The vast majority of modern television panels are of one of two types: quantum dot LED (QLED) or the newer Organic Light Emitting Diodes (OLED) (OLED). On an OLED TV, each pixel generates and controls its own light, which can be turned on or off to create true blacks.

This results in vivid colour and sharpness that even the best QLED displays cannot match. OLED provides the same inky blacks and motion as plasma, but it uses less energy and costs less.

QLED televisions are an evolution of standard LED televisions, with a nano-material film sandwiched between the panel and the backlighting for improved colour and brightness.

QLED relies on backlighting technology for increased brightness and a wider colour reproduction range from this filter, but it still lacks the dynamic colour contrast of an OLED set.

Each display has advantages and disadvantages. The best panel is determined by your budget, room placement, and colour preferences. While OLED has superior colour contrast, it won’t matter if you place the TV in a brightly lit area, such as a living room, where it will be nearly impossible to see. While QLED does not have the risk of burn-in for static elements like a scoreboard or news ticker, it lacks the inky black and smooth motion that OLED allows, as well as a flatter colour palette even at the highest end of the spectrum.

Best OLED vs. QLED TVs

The distinguishing feature is contrast.

The biggest difference between the two panels is in contrast, which is influenced by local dimming, which divides LED backlights into individual zones that can be dimmed or brightened.

With Mini LED backlighting, LED TVs can achieve up to 792 zones of contrast (as in the case of the TCL below). In an OLED display, however, each of the 33 million pixels in a 4K display is individually backlit to turn on or off completely. This results in unparalleled contrast in lighting and colour reproduction.

The contrast ratio is the scale between the darkest blacks and the brightest whites that a television can produce, and it is important because it influences the appearance of things like shadows, colours, and textures.

Instead of crushing details in blacks, OLED contrast creates a cleaner, richer colour that appears to be a resolution bump with clarity for a richer overall picture. In the images below, you can see strands of white fur in the polar bear’s coat, as well as how much brighter the colours appear on the QLED.

Because a QLED panel cannot turn off individual pixels and block out all of the lights on an LCD panel to create true blacks, it produces grey areas that can appear washed out and devoid of vibrance. To your eyes, this means that an image has less pop or depth.

Which Is Better for You: OLED or QLED?

Your ideal screen is determined by the content you want to watch and where you want to watch it. If your TV is in a dark room, such as a basement or a well-lit den, the inkiness of OLED is difficult to beat. However, in a living room with a lot of windows, QLED may be your best bet for enjoying crisp TV at any time of day without losing detail due to sunlight glare.

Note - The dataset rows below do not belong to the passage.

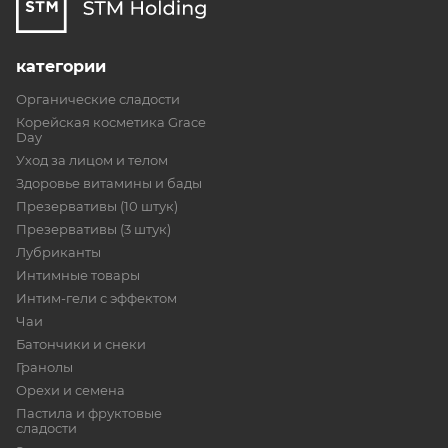
категории
Органические сладости
Корейская косметика Grace
Day
Уход за лицом и телом
Здоровье витамины и бады
Презервативы (10 штук)
Презервативы (3 штук)
Лубриканты
Интимные товары
Интим-гели с эффектом
Чаи
Батончики и снеки
Гранолы
Орехи и семена
Пастила и фруктовые
сладости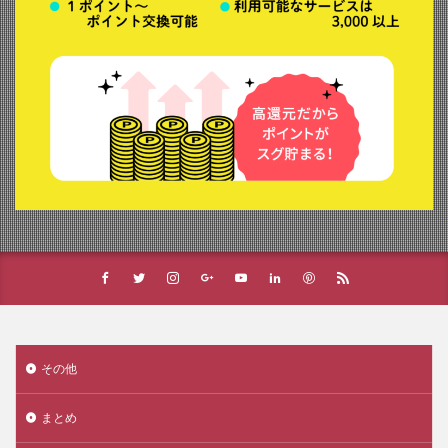
その他
まとめ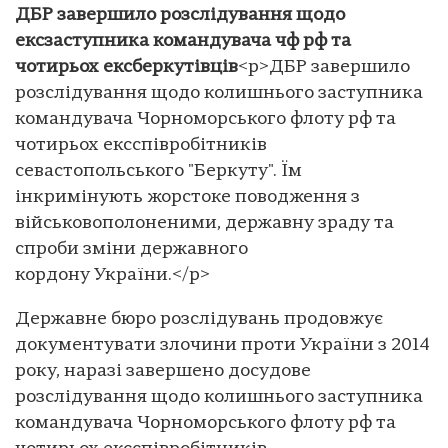
ДБР завершило розслідування щодо
ексзаступника командувача чф рф та
чотирьох ексберкутівців
<p>ДБР завершило
розслідування щодо колишнього заступника
командувача Чорноморського флоту рф та
чотирьох ексспівробітників
севастопольського "Беркуту". Їм
інкримінують жорстоке поводження з
військовополоненими, державну зраду та
спроби зміни державного
кордону України.</p>
Державне бюро розслідувань продовжує
документувати злочини проти України з 2014
року, наразі завершено досудове
розслідування щодо колишнього заступника
командувача Чорноморського флоту рф та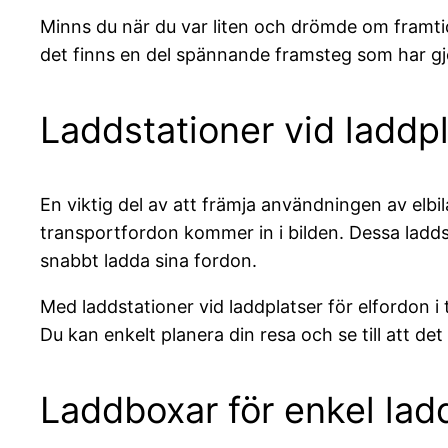
Minns du när du var liten och drömde om framtide
det finns en del spännande framsteg som har gjo
Laddstationer vid laddpl
En viktig del av att främja användningen av elbila
transportfordon kommer in i bilden. Dessa laddst
snabbt ladda sina fordon.
Med laddstationer vid laddplatser för elfordon i 
Du kan enkelt planera din resa och se till att det 
Laddboxar för enkel lad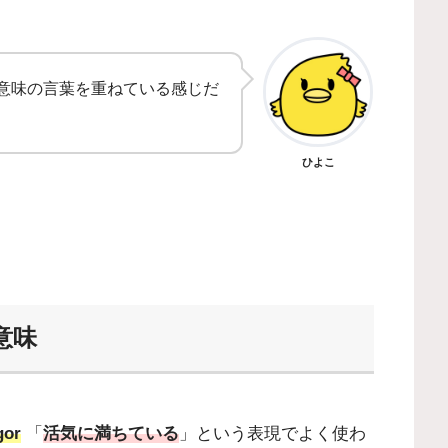
意味の言葉を重ねている感じだ
ひよこ
の意味
gor
「
活気に満ちている
」という表現でよく使わ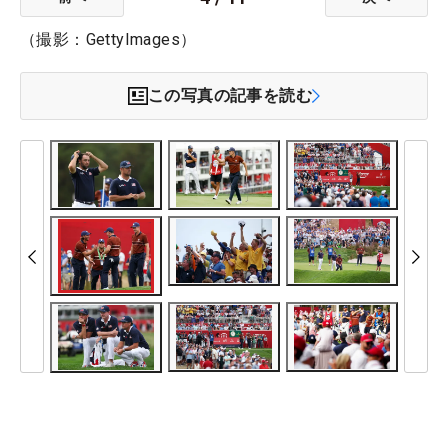
（撮影：GettyImages）
この写真の記事を読む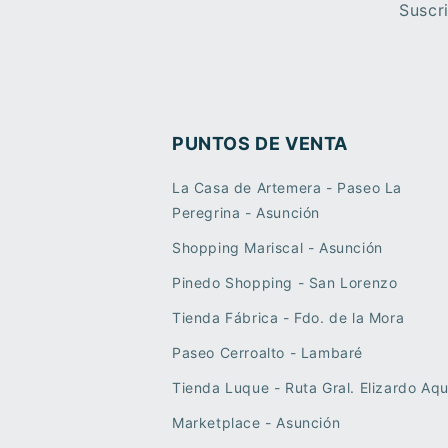
Suscr
PUNTOS DE VENTA
La Casa de Artemera - Paseo La
Peregrina - Asunción
Shopping Mariscal - Asunción
Pinedo Shopping - San Lorenzo
Tienda Fábrica - Fdo. de la Mora
Paseo Cerroalto - Lambaré
Tienda Luque - Ruta Gral. Elizardo Aqu
Marketplace - Asunción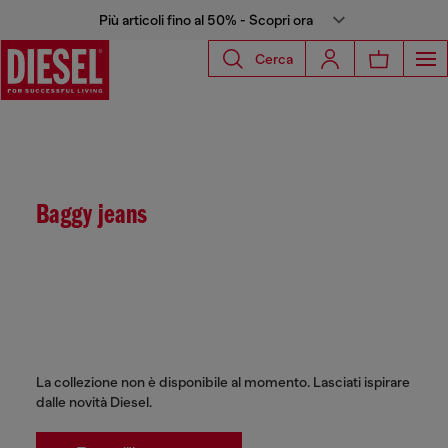
Più articoli fino al 50% - Scopri ora
Cerca
Baggy jeans
La collezione non è disponibile al momento. Lasciati ispirare
dalle novità Diesel.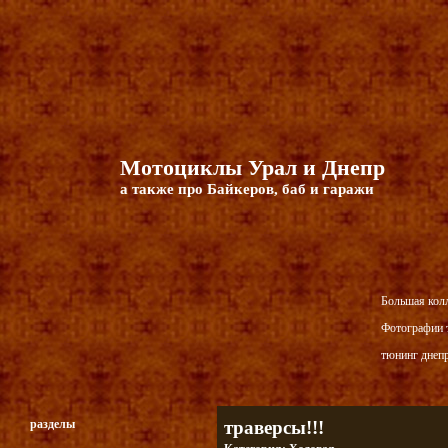
Мотоциклы Урал и Днепр
а также про Байкеров, баб и гаражи
Большая кол
Фотографии т
тюнинг днепр
разделы
траверсы!!!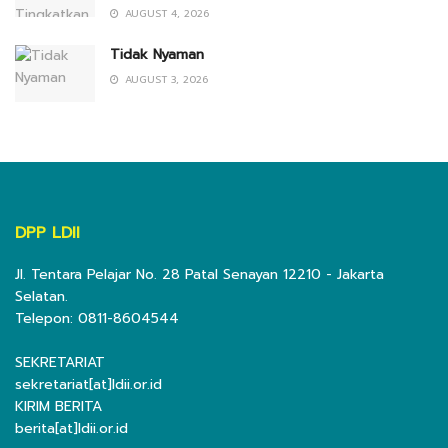
AUGUST 4, 2026
Tidak Nyaman
AUGUST 3, 2026
DPP LDII
Jl. Tentara Pelajar No. 28 Patal Senayan 12210 - Jakarta
Selatan.
Telepon: 0811-8604544
SEKRETARIAT
sekretariat[at]ldii.or.id
KIRIM BERITA
berita[at]ldii.or.id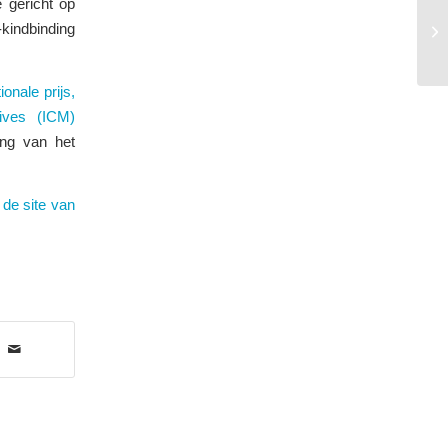
e gericht op
-kindbinding
ionale prijs,
ives (ICM)
ing van het
 de site van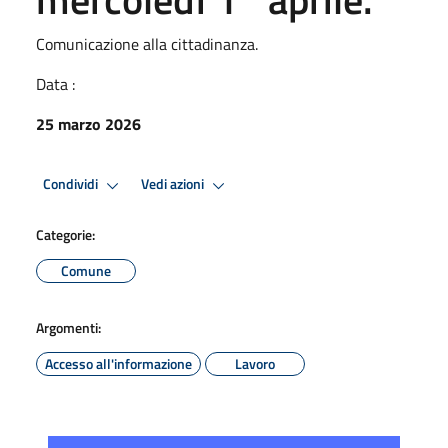
Comunicazione alla cittadinanza.
Data :
25 marzo 2026
Condividi
Vedi azioni
Categorie:
Comune
Argomenti:
Accesso all'informazione
Lavoro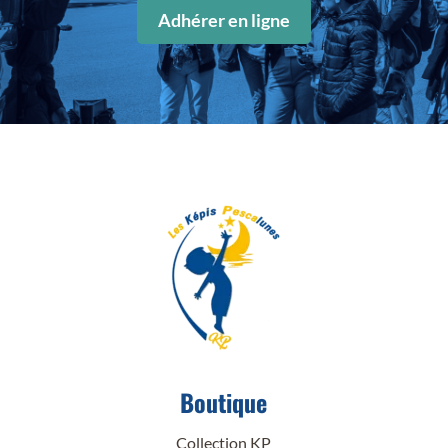
Adhérer en ligne
Boutique
Collection KP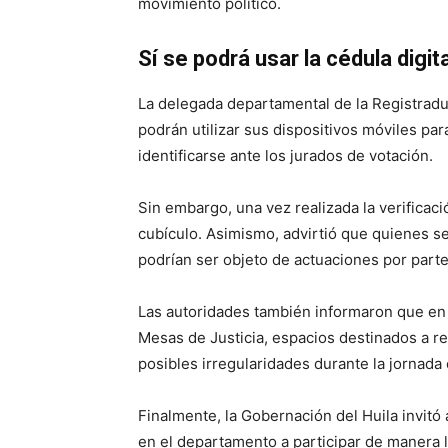
movimiento político.
Sí se podrá usar la cédula digita
La delegada departamental de la Registradur
podrán utilizar sus dispositivos móviles par
identificarse ante los jurados de votación.
Sin embargo, una vez realizada la verificaci
cubículo. Asimismo, advirtió que quienes s
podrían ser objeto de actuaciones por part
Las autoridades también informaron que en
Mesas de Justicia, espacios destinados a re
posibles irregularidades durante la jornada 
Finalmente, la Gobernación del Huila invitó
en el departamento a participar de manera l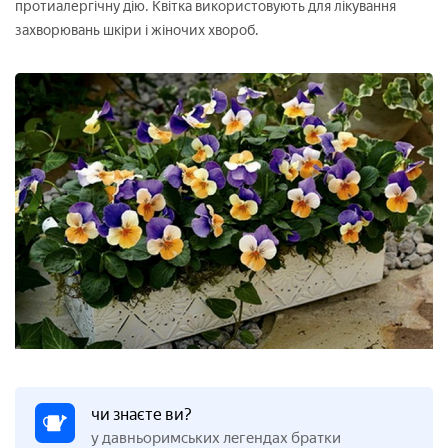
протиалергічну дію. Квітка використовують для лікування
захворювань шкіри і жіночих хвороб.
чи знаєте ви?
у давньоримських легендах братки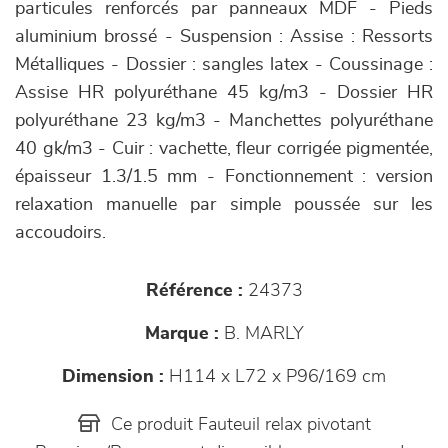
particules renforcés par panneaux MDF - Pieds
aluminium brossé - Suspension : Assise : Ressorts
Métalliques - Dossier : sangles latex - Coussinage :
Assise HR polyuréthane 45 kg/m3 - Dossier HR
polyuréthane 23 kg/m3 - Manchettes polyuréthane
40 gk/m3 - Cuir : vachette, fleur corrigée pigmentée,
épaisseur 1.3/1.5 mm - Fonctionnement : version
relaxation manuelle par simple poussée sur les
accoudoirs.
Référence :
24373
Marque :
B. MARLY
Dimension :
H114 x L72 x P96/169 cm
Ce produit Fauteuil relax pivotant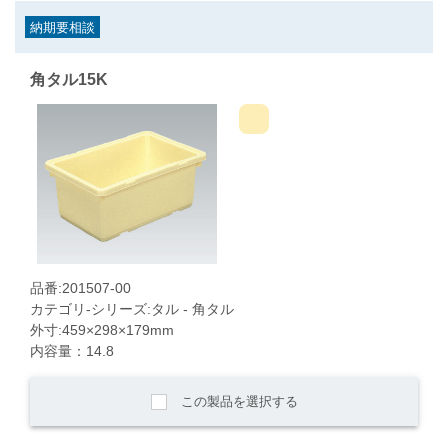
納期要相談
角タル15K
品番:201507-00
カテゴリ-シリーズ:タル - 角タル
外寸:459×298×179mm
内容量：14.8
この製品を選択する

While cinephiles may prefer the true blacks that OLED can achieve, you may find it difficult to enjoy your viewing sessions if you have to squint to see your movies in a brightly lit room.

A well-featured OLED may be appealing to gamers, but it comes with the risk of burn-in for static elements, so a QLED may be preferable because you won’t get ghost images of the application tray, time, or heads-up displays.

Sports fans can get their fix with either type of screen, as both offer high frame rates and clarity detail, but QLED models are less expensive and won’t risk burning the scoreboard into the panel.

How We Test
I sifted through expert and consumer reviews to find the best televisions. After narrowing the field, I requested that the LG C1 and TCL 65R648 televisions, which appeared to be the most promising, be tested for two weeks. I took notes on the experience, from setup to colour detail, and the differences between these two display technologies are best illustrated in the photo gallery below.

First, I watched this 4K nature video on both sets, even bumping it up to 8K on the TCL to see if resolution affected QLED performance. Next, I connected a PlayStation 5 to play two test games, The Witcher 3 and Mafia, to compare the colour detail in virtual environments between OLED and QLED.

The TVs were located in a window-filled room at the front of our office, allowing me to test daytime performance against sunlight as well as true darkroom performance after sundown without any interfering light sources. I watched movies, played video games, and tested out the operating systems on both the LG and TCL TVs.